20. Export Compliance

    1. Seller shall comply with all applicable U.S. export control laws and regulations, to include the International Traffic in Arms Regulations (ITAR), 22 C.F.R. 120 et seq.; the Arms Export Control Act, 22 U.S.C. 2751-2794; and the Export Administration Regulations, 15 C.F.R. 730-774. 

    1. Seller shall notify EL if any Product or Service on the Purchase Order is restricted by export control laws or regulations. Seller shall provide the classification for Products and Services on request by EL and notify EL if the classification changes before shipment of any Product or performance of any Service.

    1. If Seller is engaged in exporting, manufacturing, or brokering defense articles or furnishing defense services, Seller represents and warrants to EL and Customer that Seller is and will continue to be registered with the Directorate of Defense Trade Controls (DDTC), and it maintains an effective export compliance program.

    1. Seller shall notify EL immediately if its export privileges are denied, suspended, or revoked in whole or in part by any U.S. government entity. 

    1. In accordance with ITAR Section 130, Seller shall notify the EL, at the time of acceptance of the Purchase Order, of any fees, commissions or political contributions that have been paid, or offered or agreed to be made in relation to the Purchase Order pursuant to Section 130.12 of the ITAR if applicable.

    1. Seller represents and warrants to EL and Customer that Seller and its directors, officers, and majority equity owners are not listed on any excluded or denied party lists maintained by the U.S. Government.

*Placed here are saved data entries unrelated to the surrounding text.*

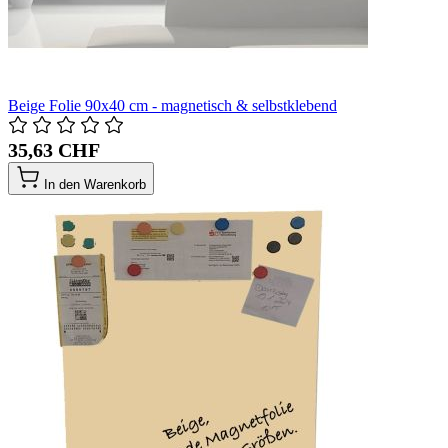
Beige Folie 90x40 cm - magnetisch & selbstklebend
35,63 CHF
In den Warenkorb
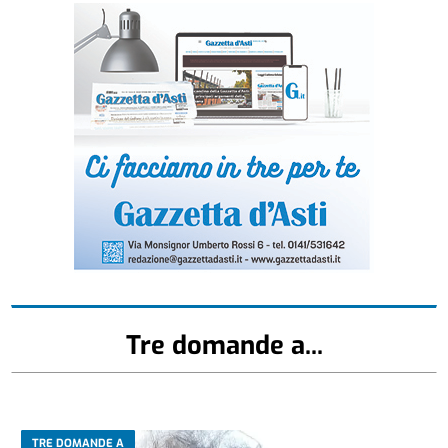
Tre domande a...
TRE DOMANDE A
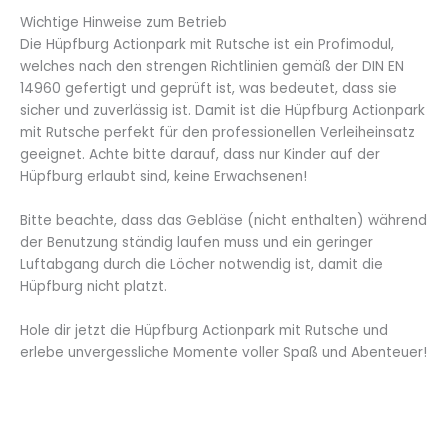
Wichtige Hinweise zum Betrieb
Die Hüpfburg Actionpark mit Rutsche ist ein Profimodul,
welches nach den strengen Richtlinien gemäß der DIN EN
14960 gefertigt und geprüft ist, was bedeutet, dass sie
sicher und zuverlässig ist. Damit ist die Hüpfburg Actionpark
mit Rutsche perfekt für den professionellen Verleiheinsatz
geeignet. Achte bitte darauf, dass nur Kinder auf der
Hüpfburg erlaubt sind, keine Erwachsenen!
Bitte beachte, dass das Gebläse (nicht enthalten) während
der Benutzung ständig laufen muss und ein geringer
Luftabgang durch die Löcher notwendig ist, damit die
Hüpfburg nicht platzt.
Hole dir jetzt die Hüpfburg Actionpark mit Rutsche und
erlebe unvergessliche Momente voller Spaß und Abenteuer!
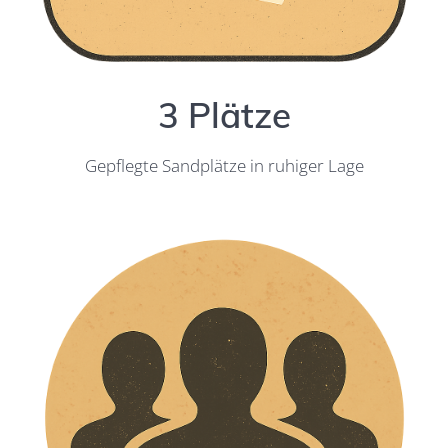
3 Plätze
Gepflegte Sandplätze in ruhiger Lage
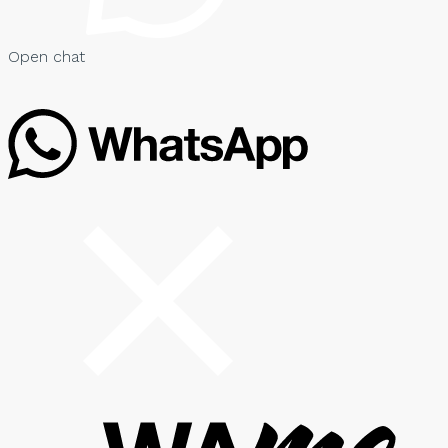
Open chat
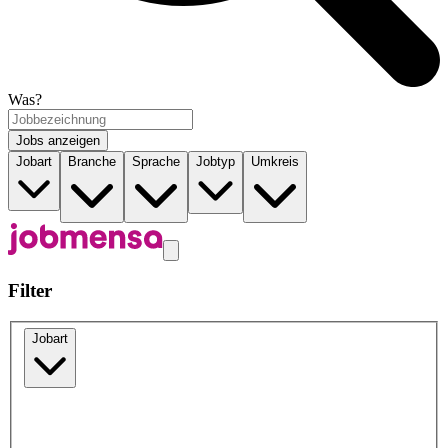
Was?
Jobs anzeigen
Jobart
Branche
Sprache
Jobtyp
Umkreis
Filter
Jobart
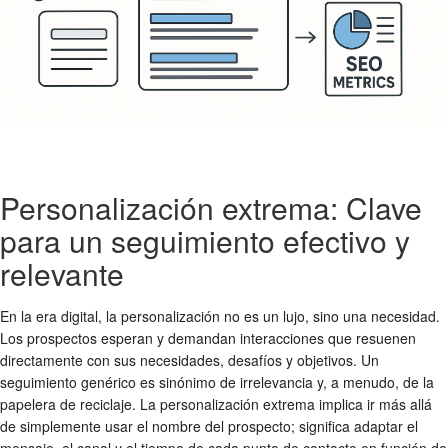
Personalización extrema: Clave
para un seguimiento efectivo y
relevante
En la era digital, la personalización no es un lujo, sino una necesidad.
Los prospectos esperan y demandan interacciones que resuenen
directamente con sus necesidades, desafíos y objetivos. Un
seguimiento genérico es sinónimo de irrelevancia y, a menudo, de la
papelera de reciclaje. La personalización extrema implica ir más allá
de simplemente usar el nombre del prospecto; significa adaptar el
mensaje, el canal y el tiempo de cada punto de contacto en función de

Seller shall notify immediately if any such party becomes listed on any such lists.

21. Insurance

Seller agrees to maintain general liability insurance at its own expense, including products liability and completed operations liability, that is at a minimum, commercially adequate and reasonable.

22. Governing Law, Jurisdiction, Venue, & Jury Waiver

This Agreement shall be governed by and construed in accordance with the laws of the State of Maryland, without regard for conflicts of law provisions. The United Nations Convention on the International Sale of Goods does not apply to this Agreement. For purposes of all claims brought under this Agreement, each of the parties hereby irrevocably submits to the exclusive jurisdiction of the federal and state courts located in Annapolis, Maryland. In addition, the parties waive their rights to trial by jury for all claims brought under this Agreement.   

23. Order of Precedence

Any inconsistencies in the documents that make up this Agreement shall be resolved in accordance with the following descending order of precedence: (i) each Purchase Order, including its attachments and documents incorporated by reference in the Purchase Order; (ii) these Terms and Conditions of Purchase; (iii) the Statement of Work, if any; and (iv) specifications provided in writing by EL. 

24. Miscellaneous Provisions

The failure of a party to insist upon strict adherence to any term of this Agreement on any occasion shall not be considered a waiver of such party’s rights or deprive such party of the right thereafter to insist upon strict adherence to that term or any other term of this Agreement. If any provision of the Purchase Order is or becomes void or unenforceable by operation of law, the remaining provisions shall be valid and enforceable.

The provisions of Sections 1, 2, 4, 7, 10-17, and 20-24 of these Terms and Conditions of Purchase shall survive completion of or termination of the Purchase Order and remain in full force and effect thereafter.  This Agreement and all of its terms shall be binding upon, and inure to the benefit of, each party’s permitted successors and assigns. Customer is an express third party beneficiary of this Agreement.

These Terms and Conditions of Purchase, each Purchase Order issued to and accepted by Seller, attachments and documents incorporated into each by reference, and, if applicable, any existing mutual non-disclosure agreement between EL and Seller, constitute the entire agreement between EL and Seller, and supersede all prior representations, agreements, understandings, and communications, written or oral, between EL and Seller related to the subject matter of each Purchase Order.